Count every line in the data below that includes "identity", and give only the result.

### Data records

┌────────

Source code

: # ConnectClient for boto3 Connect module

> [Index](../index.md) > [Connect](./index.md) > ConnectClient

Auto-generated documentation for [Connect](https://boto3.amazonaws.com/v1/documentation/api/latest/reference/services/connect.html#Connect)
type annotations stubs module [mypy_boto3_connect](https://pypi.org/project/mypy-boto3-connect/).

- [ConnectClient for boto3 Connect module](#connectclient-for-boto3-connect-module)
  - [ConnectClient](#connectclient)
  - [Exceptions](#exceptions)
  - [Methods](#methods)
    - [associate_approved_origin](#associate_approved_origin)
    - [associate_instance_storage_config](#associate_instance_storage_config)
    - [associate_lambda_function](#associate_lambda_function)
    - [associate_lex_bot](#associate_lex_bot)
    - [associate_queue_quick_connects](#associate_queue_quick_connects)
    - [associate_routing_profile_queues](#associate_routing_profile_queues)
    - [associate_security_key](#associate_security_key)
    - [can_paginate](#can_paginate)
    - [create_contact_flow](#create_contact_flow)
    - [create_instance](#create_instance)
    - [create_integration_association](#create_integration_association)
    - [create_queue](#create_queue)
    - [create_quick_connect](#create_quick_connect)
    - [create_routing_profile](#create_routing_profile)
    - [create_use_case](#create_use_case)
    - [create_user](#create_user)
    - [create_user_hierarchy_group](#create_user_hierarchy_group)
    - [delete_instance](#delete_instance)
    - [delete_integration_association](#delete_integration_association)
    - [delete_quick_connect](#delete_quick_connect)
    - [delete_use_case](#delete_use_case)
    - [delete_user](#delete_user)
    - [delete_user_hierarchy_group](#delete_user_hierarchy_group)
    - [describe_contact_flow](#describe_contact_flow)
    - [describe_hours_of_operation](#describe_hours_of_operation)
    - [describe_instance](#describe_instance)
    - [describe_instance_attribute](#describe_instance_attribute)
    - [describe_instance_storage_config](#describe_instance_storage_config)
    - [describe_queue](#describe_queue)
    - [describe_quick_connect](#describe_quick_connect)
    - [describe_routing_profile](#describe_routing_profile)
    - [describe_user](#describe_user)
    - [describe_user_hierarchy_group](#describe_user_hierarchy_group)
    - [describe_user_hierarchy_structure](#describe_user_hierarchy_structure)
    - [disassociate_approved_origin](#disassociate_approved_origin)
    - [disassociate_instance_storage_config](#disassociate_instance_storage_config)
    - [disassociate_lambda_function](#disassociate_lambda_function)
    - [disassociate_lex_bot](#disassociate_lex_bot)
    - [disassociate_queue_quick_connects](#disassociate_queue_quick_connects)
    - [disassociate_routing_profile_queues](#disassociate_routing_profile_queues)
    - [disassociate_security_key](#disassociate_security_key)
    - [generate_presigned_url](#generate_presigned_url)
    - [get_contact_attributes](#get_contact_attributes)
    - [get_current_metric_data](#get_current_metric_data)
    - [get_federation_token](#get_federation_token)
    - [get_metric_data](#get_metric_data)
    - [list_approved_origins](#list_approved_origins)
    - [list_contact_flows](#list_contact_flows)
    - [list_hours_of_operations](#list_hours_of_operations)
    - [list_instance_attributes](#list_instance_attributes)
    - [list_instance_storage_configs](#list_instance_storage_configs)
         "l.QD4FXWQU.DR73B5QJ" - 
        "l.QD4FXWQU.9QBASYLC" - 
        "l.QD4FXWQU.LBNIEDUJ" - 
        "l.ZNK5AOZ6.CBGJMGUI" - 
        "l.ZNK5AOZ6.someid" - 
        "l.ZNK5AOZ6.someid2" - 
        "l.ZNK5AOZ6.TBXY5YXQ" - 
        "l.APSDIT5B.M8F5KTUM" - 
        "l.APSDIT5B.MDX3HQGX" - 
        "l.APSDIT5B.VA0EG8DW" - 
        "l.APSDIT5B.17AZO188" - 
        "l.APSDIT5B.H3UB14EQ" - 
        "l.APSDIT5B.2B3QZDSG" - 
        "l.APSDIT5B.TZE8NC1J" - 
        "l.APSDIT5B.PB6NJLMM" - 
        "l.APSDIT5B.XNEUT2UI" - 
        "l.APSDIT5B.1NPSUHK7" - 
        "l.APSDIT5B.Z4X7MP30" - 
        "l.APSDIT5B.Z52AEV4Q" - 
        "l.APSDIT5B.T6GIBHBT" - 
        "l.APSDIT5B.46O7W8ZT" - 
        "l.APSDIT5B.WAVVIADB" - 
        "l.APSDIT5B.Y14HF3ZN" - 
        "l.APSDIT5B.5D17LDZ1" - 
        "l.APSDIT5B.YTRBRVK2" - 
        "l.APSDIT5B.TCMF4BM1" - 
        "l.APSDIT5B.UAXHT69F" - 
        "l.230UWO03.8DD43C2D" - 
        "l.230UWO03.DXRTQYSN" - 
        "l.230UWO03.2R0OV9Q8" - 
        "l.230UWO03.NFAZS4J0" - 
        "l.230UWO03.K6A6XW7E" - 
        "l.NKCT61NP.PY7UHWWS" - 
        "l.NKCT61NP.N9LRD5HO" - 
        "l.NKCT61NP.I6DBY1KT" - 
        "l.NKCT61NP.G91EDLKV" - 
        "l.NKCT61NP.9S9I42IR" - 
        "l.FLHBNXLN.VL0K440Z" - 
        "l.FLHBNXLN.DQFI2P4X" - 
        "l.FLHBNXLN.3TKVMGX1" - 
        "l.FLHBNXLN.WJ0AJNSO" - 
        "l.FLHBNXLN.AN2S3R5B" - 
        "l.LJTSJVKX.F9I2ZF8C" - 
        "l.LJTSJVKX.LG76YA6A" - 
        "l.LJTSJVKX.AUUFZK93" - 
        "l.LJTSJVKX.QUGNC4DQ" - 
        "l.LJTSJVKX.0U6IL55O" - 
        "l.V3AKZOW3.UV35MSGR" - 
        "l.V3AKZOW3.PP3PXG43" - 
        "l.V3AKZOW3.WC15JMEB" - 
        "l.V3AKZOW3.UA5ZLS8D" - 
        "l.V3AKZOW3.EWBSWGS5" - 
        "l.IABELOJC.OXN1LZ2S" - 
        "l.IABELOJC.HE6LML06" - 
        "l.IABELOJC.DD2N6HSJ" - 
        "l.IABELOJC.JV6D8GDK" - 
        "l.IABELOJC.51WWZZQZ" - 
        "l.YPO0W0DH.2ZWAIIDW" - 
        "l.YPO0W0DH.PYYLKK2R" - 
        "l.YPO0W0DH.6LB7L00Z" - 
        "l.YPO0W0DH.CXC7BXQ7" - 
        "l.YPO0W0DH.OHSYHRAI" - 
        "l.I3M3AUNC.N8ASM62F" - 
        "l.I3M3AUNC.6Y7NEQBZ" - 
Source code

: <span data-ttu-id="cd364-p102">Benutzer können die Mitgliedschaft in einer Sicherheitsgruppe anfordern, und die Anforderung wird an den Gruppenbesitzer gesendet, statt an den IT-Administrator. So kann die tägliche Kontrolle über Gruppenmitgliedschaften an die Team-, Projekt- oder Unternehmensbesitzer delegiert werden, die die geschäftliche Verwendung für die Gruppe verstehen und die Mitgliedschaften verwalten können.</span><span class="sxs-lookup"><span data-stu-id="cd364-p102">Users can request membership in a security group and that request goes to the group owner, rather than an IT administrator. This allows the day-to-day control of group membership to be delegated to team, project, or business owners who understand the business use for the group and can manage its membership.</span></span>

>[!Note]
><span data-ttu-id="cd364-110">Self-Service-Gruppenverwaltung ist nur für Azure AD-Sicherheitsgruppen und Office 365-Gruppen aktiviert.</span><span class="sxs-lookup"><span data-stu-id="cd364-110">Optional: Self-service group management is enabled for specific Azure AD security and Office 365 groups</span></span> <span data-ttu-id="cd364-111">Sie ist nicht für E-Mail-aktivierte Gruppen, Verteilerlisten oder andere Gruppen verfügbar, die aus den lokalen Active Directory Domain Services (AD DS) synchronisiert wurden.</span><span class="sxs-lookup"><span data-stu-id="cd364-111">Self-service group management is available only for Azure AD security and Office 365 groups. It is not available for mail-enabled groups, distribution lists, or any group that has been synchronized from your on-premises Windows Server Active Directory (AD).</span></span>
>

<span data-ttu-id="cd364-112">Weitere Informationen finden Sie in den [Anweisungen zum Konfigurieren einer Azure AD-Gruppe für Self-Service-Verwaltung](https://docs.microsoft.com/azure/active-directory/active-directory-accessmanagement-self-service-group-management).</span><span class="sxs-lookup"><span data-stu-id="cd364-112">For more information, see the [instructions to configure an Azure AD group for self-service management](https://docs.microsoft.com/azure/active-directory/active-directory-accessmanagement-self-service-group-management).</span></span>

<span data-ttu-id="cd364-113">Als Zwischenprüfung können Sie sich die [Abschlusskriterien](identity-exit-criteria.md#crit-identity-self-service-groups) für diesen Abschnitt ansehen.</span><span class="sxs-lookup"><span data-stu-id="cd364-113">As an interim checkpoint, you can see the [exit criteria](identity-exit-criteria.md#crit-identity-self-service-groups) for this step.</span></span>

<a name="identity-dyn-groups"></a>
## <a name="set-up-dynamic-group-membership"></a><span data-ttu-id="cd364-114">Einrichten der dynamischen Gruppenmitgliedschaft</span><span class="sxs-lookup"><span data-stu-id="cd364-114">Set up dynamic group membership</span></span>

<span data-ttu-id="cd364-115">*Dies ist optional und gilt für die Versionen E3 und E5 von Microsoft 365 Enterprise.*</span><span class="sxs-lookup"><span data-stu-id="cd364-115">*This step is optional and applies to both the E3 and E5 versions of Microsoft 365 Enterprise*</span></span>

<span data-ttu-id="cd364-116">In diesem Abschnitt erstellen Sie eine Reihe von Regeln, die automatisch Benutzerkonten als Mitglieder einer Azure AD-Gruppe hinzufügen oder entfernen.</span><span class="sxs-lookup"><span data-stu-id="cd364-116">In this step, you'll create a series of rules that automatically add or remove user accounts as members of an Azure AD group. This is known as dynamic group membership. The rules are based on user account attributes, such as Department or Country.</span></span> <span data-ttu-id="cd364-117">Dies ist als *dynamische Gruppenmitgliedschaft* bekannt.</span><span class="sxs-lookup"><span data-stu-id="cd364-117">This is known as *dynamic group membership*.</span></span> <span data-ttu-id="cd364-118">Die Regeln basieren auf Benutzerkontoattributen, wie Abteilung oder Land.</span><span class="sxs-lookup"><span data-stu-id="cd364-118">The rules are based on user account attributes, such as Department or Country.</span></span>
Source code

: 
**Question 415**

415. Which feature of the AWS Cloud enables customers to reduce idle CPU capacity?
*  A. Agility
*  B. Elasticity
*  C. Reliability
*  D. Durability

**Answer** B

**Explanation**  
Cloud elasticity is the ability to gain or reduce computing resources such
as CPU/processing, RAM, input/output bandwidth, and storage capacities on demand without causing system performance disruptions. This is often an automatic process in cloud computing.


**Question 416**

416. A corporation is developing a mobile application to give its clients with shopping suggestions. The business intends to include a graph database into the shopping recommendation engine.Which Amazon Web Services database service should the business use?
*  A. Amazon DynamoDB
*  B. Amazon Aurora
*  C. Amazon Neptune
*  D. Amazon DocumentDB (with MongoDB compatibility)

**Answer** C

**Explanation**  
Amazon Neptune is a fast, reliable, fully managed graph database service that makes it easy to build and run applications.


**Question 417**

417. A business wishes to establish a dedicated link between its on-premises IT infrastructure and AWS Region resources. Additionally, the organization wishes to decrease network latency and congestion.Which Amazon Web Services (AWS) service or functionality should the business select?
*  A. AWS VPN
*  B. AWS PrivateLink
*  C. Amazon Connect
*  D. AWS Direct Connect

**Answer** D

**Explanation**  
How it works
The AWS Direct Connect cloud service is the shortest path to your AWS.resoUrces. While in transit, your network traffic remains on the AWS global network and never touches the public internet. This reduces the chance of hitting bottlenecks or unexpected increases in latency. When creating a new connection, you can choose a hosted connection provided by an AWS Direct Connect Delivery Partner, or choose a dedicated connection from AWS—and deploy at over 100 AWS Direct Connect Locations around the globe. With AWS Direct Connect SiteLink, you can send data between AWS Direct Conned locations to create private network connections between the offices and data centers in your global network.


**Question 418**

└────────

### Solution to the problem
2